The Fukushima disaster displaced more than 100,000 people due to radioactive contamination and spurred a national debate over this resource-scarce country's reliance on nuclear power.
A majority of Japanese oppose the return to nuclear energy. Dozens of protesters, including ex-Prime Minister Naoto Kan, who was in office at the time of the disaster and has become an outspoken critic of nuclear power, were gathered outside the plant as police stood guard.
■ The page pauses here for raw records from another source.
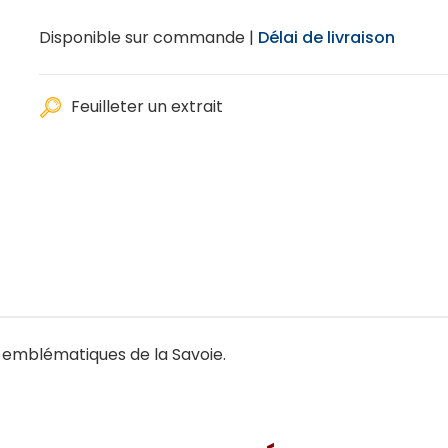
Disponible sur commande |
Délai de livraison
Feuilleter un extrait
 emblématiques de la Savoie.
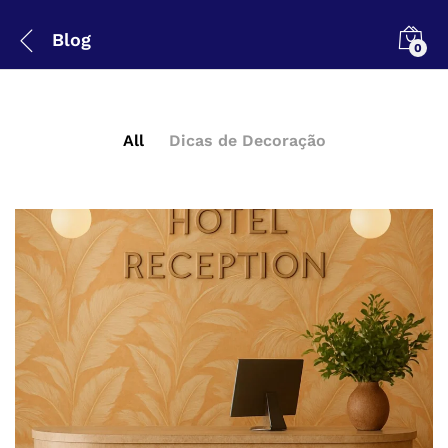
Blog
0
All
Dicas de Decoração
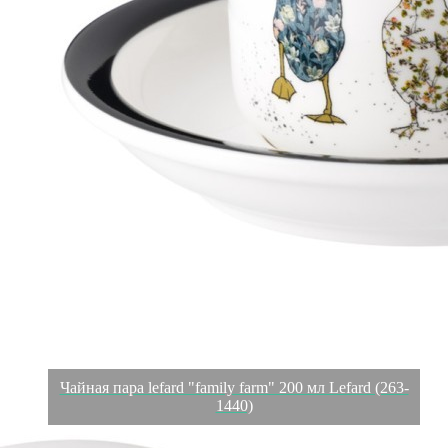
Чайная пара lefard "family farm" 200 мл Lefard (263-
1440)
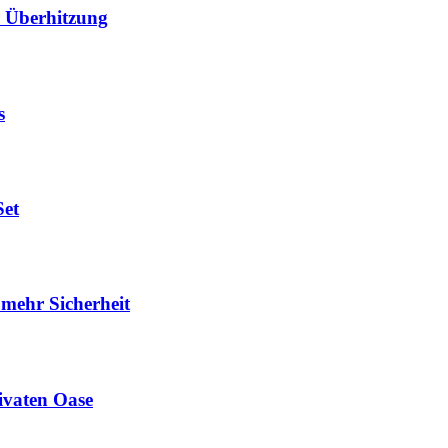
er Überhitzung
s
Set
 mehr Sicherheit
ivaten Oase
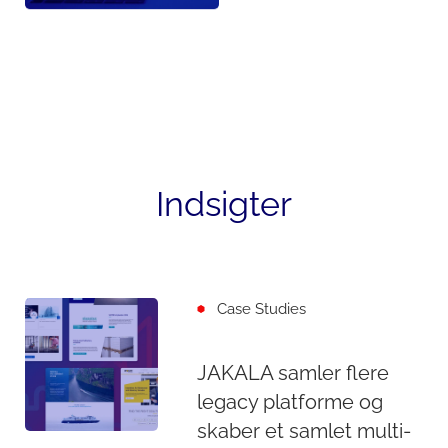
Indsigter
Case Studies
JAKALA samler flere
legacy platforme og
skaber et samlet multi-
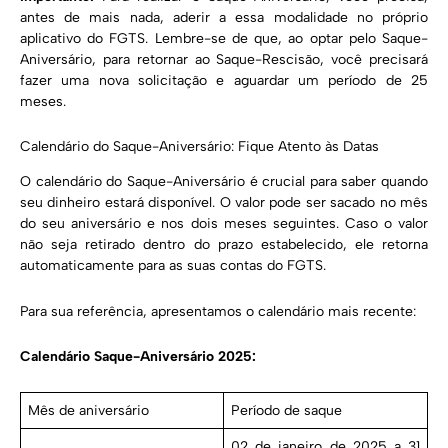
antes de mais nada, aderir a essa modalidade no próprio
aplicativo do FGTS. Lembre-se de que, ao optar pelo Saque-
Aniversário, para retornar ao Saque-Rescisão, você precisará
fazer uma nova solicitação e aguardar um período de 25
meses.
Calendário do Saque-Aniversário: Fique Atento às Datas
O calendário do Saque-Aniversário é crucial para saber quando
seu dinheiro estará disponível. O valor pode ser sacado no mês
do seu aniversário e nos dois meses seguintes. Caso o valor
não seja retirado dentro do prazo estabelecido, ele retorna
automaticamente para as suas contas do FGTS.
Para sua referência, apresentamos o calendário mais recente:
Calendário Saque-Aniversário 2025:
Mês de aniversário
Período de saque
02 de janeiro de 2025 a 31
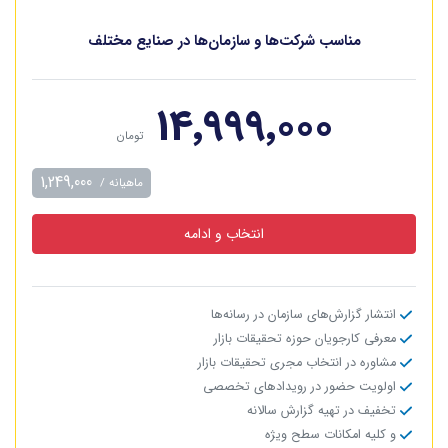
مناسب شرکت‌ها و سازمان‌ها در صنایع مختلف
‎۱۴٬۹۹۹٬۰۰۰
تومان
1,249,000
ماهیانه /
انتخاب و ادامه
انتشار گزارش‌های سازمان در رسانه‌ها
معرفی کارجویان حوزه تحقیقات بازار
مشاوره در انتخاب مجری تحقیقات بازار
اولویت حضور در رویدادهای تخصصی
تخفیف در تهیه گزارش سالانه
و کلیه امکانات سطح ویژه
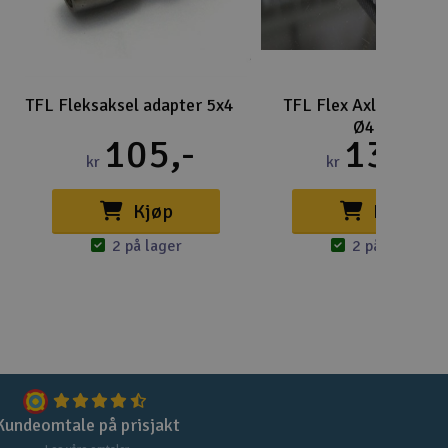
Lag
Skr
Tøm
TFL Fleksaksel adapter 5x4
TFL Flex Axle - 195m
Ø4.00
105,-
135,-
kr
kr
Kjøp
Kjøp
2 på lager
2 på lager
Kundeomtale på prisjakt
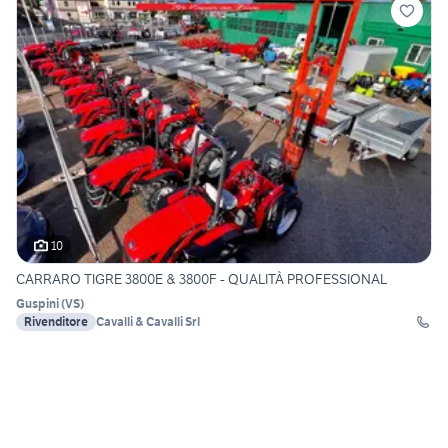
10
CARRARO TIGRE 3800E & 3800F - QUALITÀ PROFESSIONAL
Guspini
(
VS
)
Rivenditore
Cavalli & Cavalli Srl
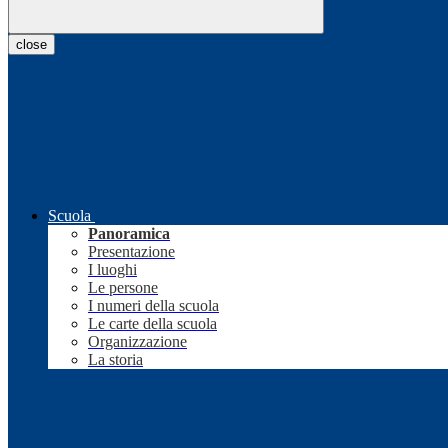
close
Scuola
Panoramica
Presentazione
I luoghi
Le persone
I numeri della scuola
Le carte della scuola
Organizzazione
La storia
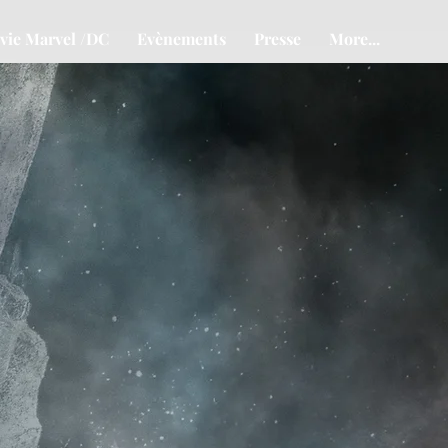
vie Marvel /DC
Evènements
Presse
More...
TUDI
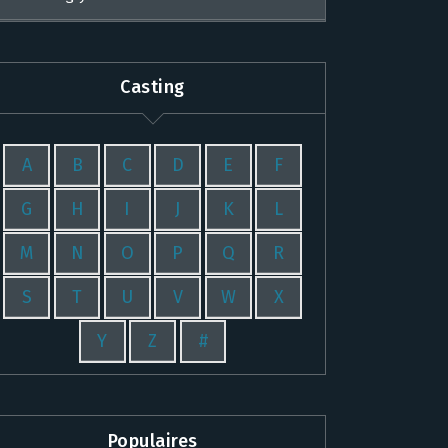
Casting
A
B
C
D
E
F
G
H
I
J
K
L
M
N
O
P
Q
R
S
T
U
V
W
X
Y
Z
#
Populaires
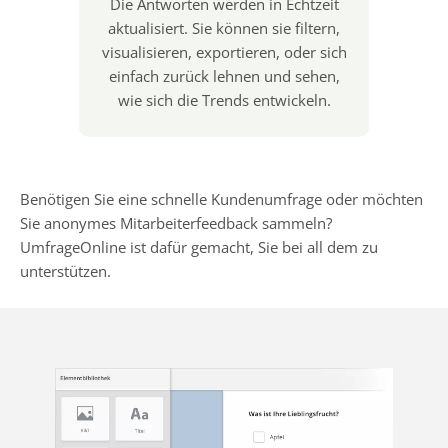
Die Antworten werden in Echtzeit
aktualisiert. Sie können sie filtern,
visualisieren, exportieren, oder sich
einfach zurück lehnen und sehen,
wie sich die Trends entwickeln.
Benötigen Sie eine schnelle Kundenumfrage oder möchten
Sie anonymes Mitarbeiterfeedback sammeln?
UmfrageOnline ist dafür gemacht, Sie bei all dem zu
unterstützen.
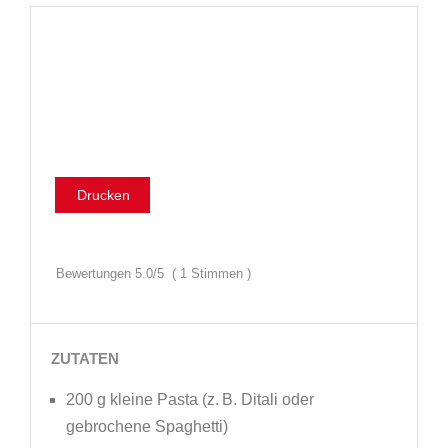
Drucken
Bewertungen
5.0
/5
(
1
Stimmen )
ZUTATEN
200 g kleine Pasta (z. B. Ditali oder
gebrochene Spaghetti)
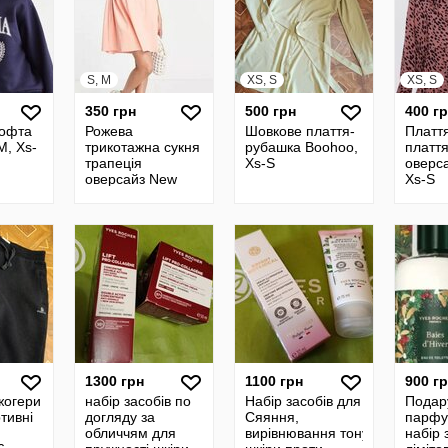
S, M
XS, S
XS, S
350 грн
500 грн
400 г
кофта
Рожева
Шовкове плаття-
Платт
M, Xs-
трикотажна сукня
рубашка Boohoo,
плаття
трапеція
Xs-S
оверса
оверсайз New
Xs-S
Look,36p
1300 грн
1100 грн
900 г
жогери
набір засобів по
Набір засобів для
Подар
тивні
догляду за
Сяяння,
парфу
обличчям для
вирівнювання тону
набір 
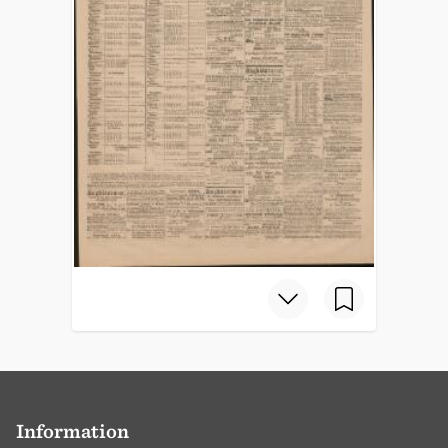
Information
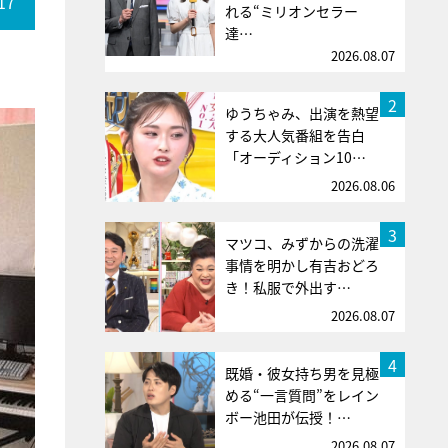
17
れる“ミリオンセラー
達…
2026.08.07
2
ゆうちゃみ、出演を熱望
する大人気番組を告白
「オーディション10…
2026.08.06
3
マツコ、みずからの洗濯
事情を明かし有吉おどろ
き！私服で外出す…
2026.08.07
4
既婚・彼女持ち男を見極
める“一言質問”をレイン
ボー池田が伝授！…
2026.08.07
The Nuclear Regulation Authority affirmed the safety of the Sendai reactor and another one at the plant last September under stricter safety rules imposed after the 2011 accident, the worst since the 1986 Chernobyl explosion. The second Sendai reactor is due to restart in October.
Koichi Miyazawa, Japan's industry minister, said Tuesday that the government would “put safety first” in resuming use of nuclear power.
Protesters outside the Sendai plant are not convinced.
“You will need to change where you evacuate to depending on the direction of the wind. The current evacuation plan is nonsense,” said Shouhei Nomura, a 79-year-old former worker at a nuclear plant equipment maker, who now opposes atomic energy and is living in a protest camp near the plant.
All of Japan's 43 workable reactors were idled for the past two years pending safety checks. To offset the shortfall in power output, the country ramped up imports of oil and gas and fired up more thermal power plants, slowing progress toward reducing its emissions of greenhouse gases.
Prime Minister Shinzo Abe has sought to have the reactors restarted as soon as possible to help reduce costly reliance on imported oil and gas and alleviate the financial burden on utilities of maintaining the idled plants.
Utilities are seeking approvals to restart 23 reactors, including the other Sendai reactor.